By Rosie Tomforde, Audit Officer

The Social Security Administration (SSA) states that to adequately prepare for your future financial needs, your retirement portfolio should include three components:

    • Benefits from pensions
    • Personal savings & investments
    • Social security benefits

By its very design, as defined in A.R.S. §38-712(A)(5), the ASRS is provides a base benefit that is less than 100% of a member’s post-retirement income needs. Personal savings and Social Security are needed to round out the member's retirement planning.

ASRS retirees are fortunate to have both a pension and social security benefits. Some expenses will naturally drop off in retirement, such as commuting to work and lunches out. And, you’ll no longer be contributing to Social Security, Medicare or the ASRS. That leaves some non-retirees wondering if we really need savings as well?

According to the SSA, the average retiree will need approximately 70% of their pre-retirement income. Social security benefits provide about 40% of an average beneficiary’s pre-retirement income (that number is lower for higher-income earners). An ASRS retiree with 20 years of service credit receives 43% of the highest three years of income in the last ten years, but a retiree with only ten years of service would receive 21%. Check out the ASRS Benefit Estimator to get a better idea of your anticipated benefit.

Those two income sources provide a solid start, but there are a few other things to consider.

Debt. Are you taking pre-existing debt with you into your retirement, such as a mortgage, credit card balances, car or student loans?

Inflation. Expect living expenses to go up for things like food, rent, HOA fees, transportation, clothing, utilities, and insurance while your income remains relatively flat.

Healthcare. According to AARP, a 65 year old couple retiring this year will need $240,000 to cover future medical costs (not including the possibility of any needed long-term care).
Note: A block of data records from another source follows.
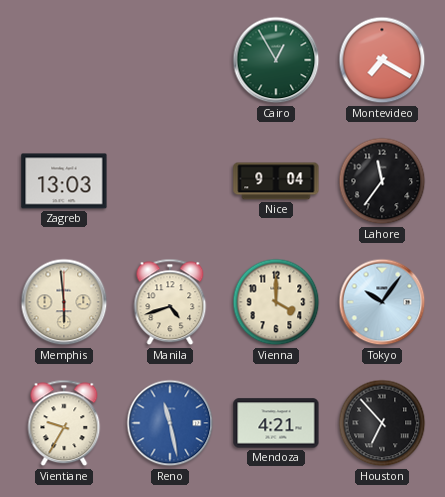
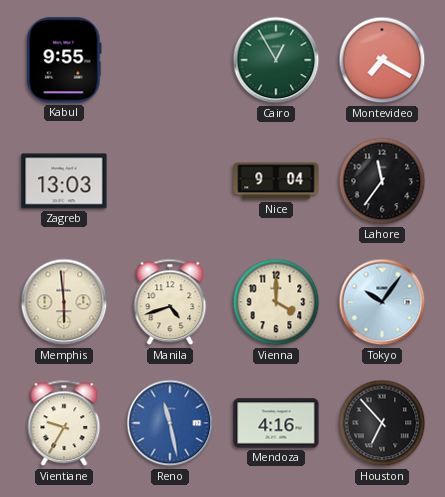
Kabul: none -> 9:55
Mendoza: 4:21 -> 4:16
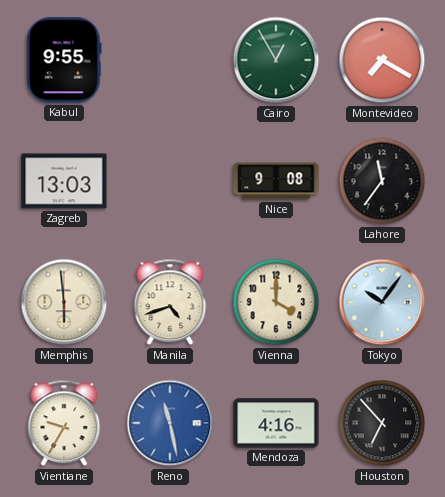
Nice: 9:04 -> 9:08
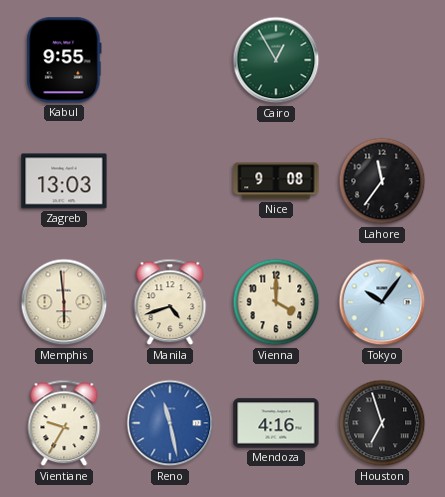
Montevideo: 7:20 -> none
Houston: 6:53 -> 6:57
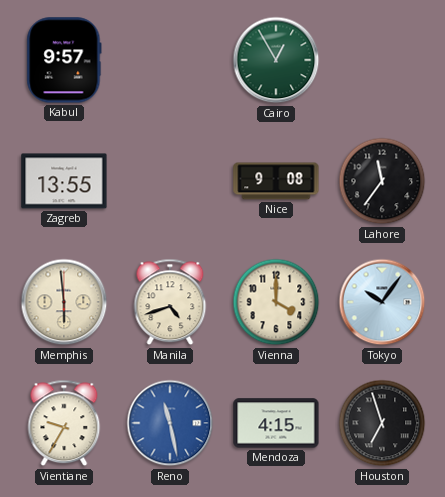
Kabul: 9:55 -> 9:57
Zagreb: 13:03 -> 13:55
Mendoza: 4:16 -> 4:15
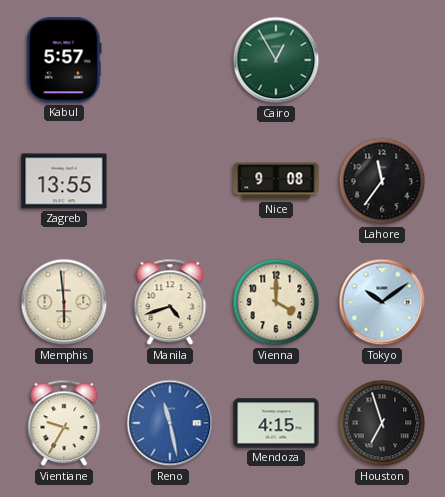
Kabul: 9:57 -> 5:57
Tokyo: 10:06 -> 10:09
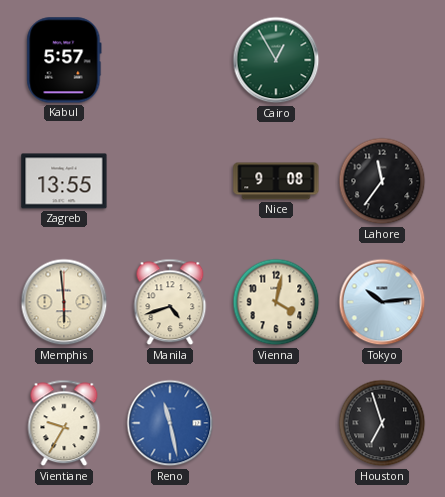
Vienna: 4:00 -> 4:02
Tokyo: 10:09 -> 10:14
Mendoza: 4:15 -> none
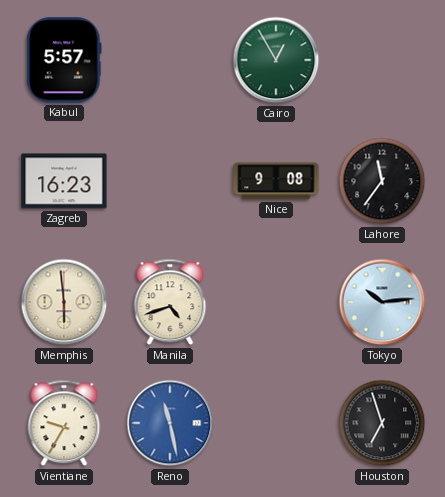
Zagreb: 13:55 -> 16:23
Vienna: 4:02 -> none
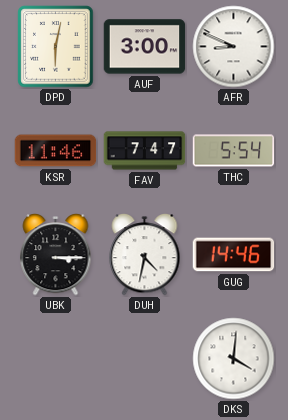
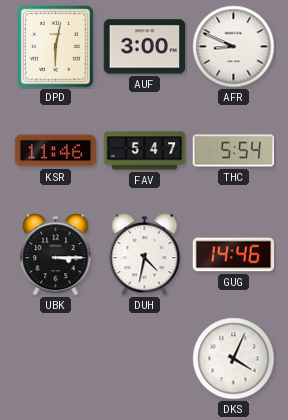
FAV: 7:47 -> 5:47
DKS: 4:01 -> 4:04
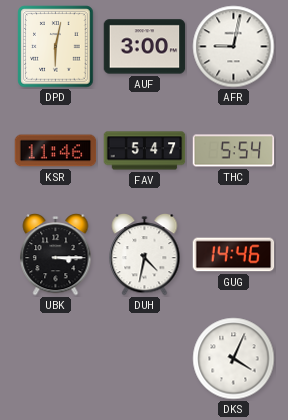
AFR: 8:49 -> 9:02
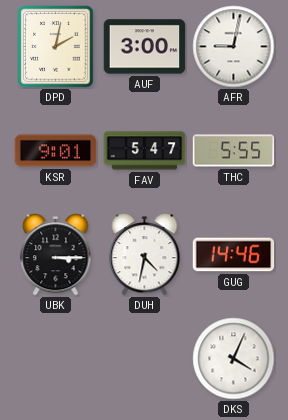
DPD: 6:02 -> 2:02
KSR: 11:46 -> 9:01
THC: 5:54 -> 5:55
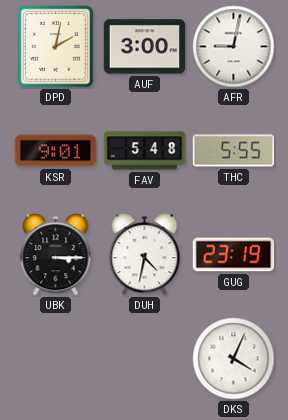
FAV: 5:47 -> 5:48
GUG: 14:46 -> 23:19
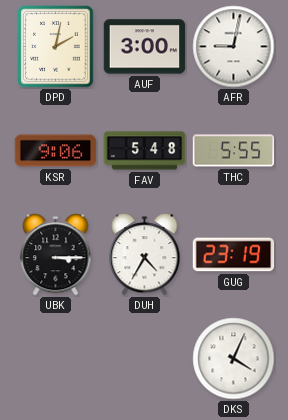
KSR: 9:01 -> 9:06
DUH: 4:32 -> 4:35
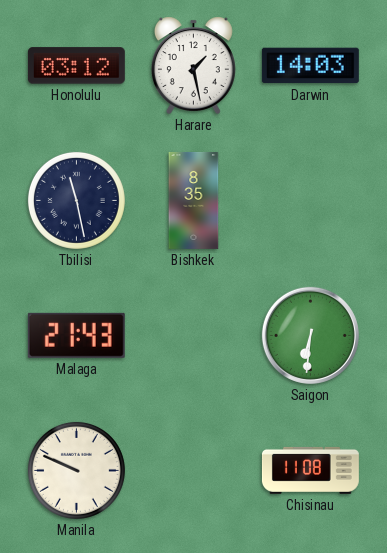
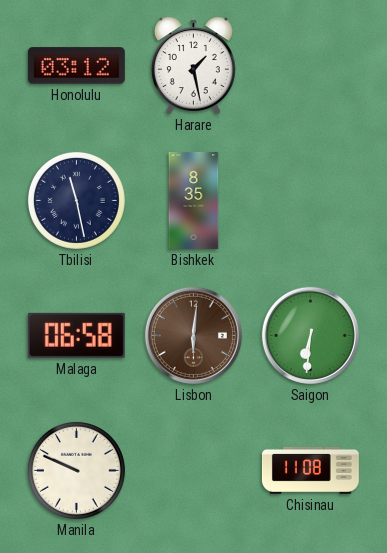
Darwin: 14:03 -> none
Malaga: 21:43 -> 06:58
Lisbon: none -> 6:01
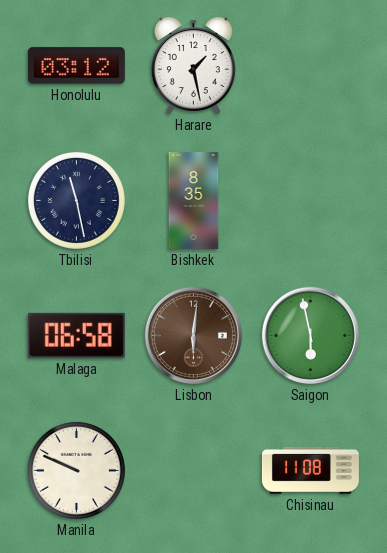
Saigon: 6:31 -> 5:58
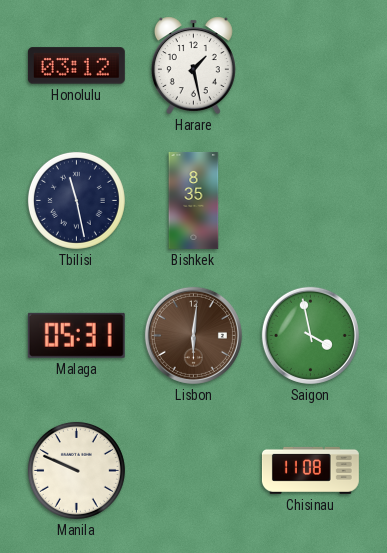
Malaga: 06:58 -> 05:31
Saigon: 5:58 -> 3:58
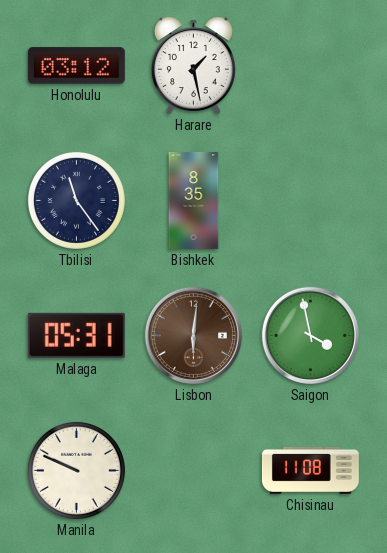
Tbilisi: 11:28 -> 11:24
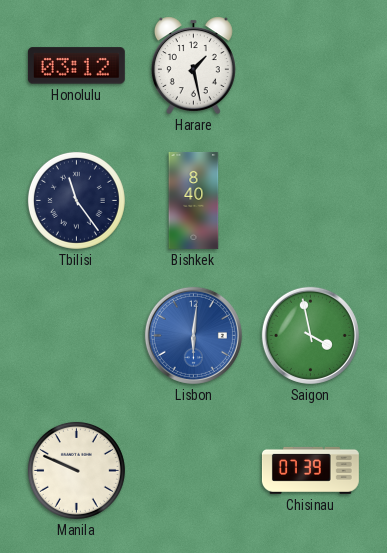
Bishkek: 8:35 -> 8:40
Malaga: 05:31 -> none
Lisbon dial: brown -> blue
Chisinau: 11:08 -> 07:39
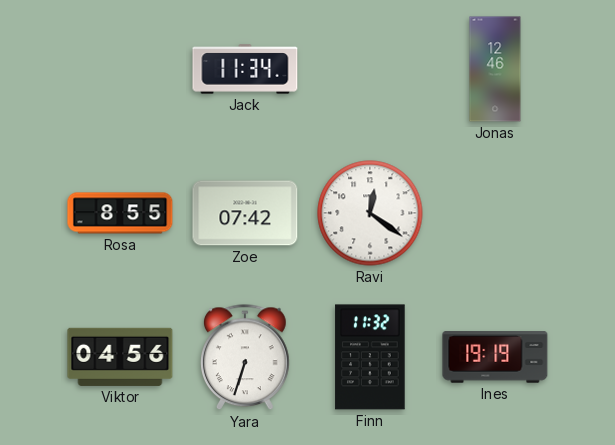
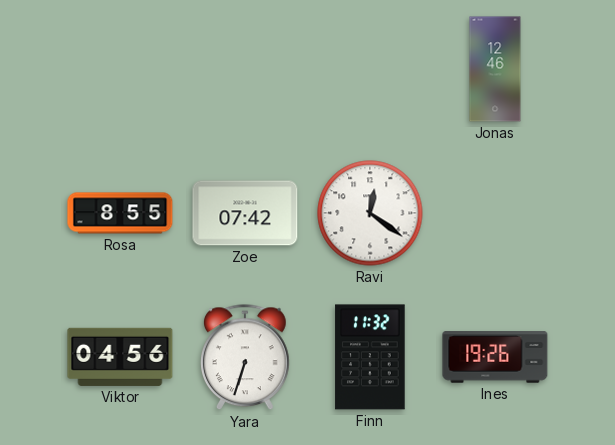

Those kinds of expenses will quickly eat a hole in your post-retirement budget! And, if you've retired before you are Medicare-eligible, you can expect to carry more of your healthcare expenses than will be covered by traditional health insurance.

Important questions to ask yourself:

    • How do you decide whether 70% will be right for you?
    • What do you anticipate your retirement will look like?
    • Should you aim higher, or will you be comfortable with a little lower standard of living?

So, will you need savings as well as social security and a pension? Experts say, yes!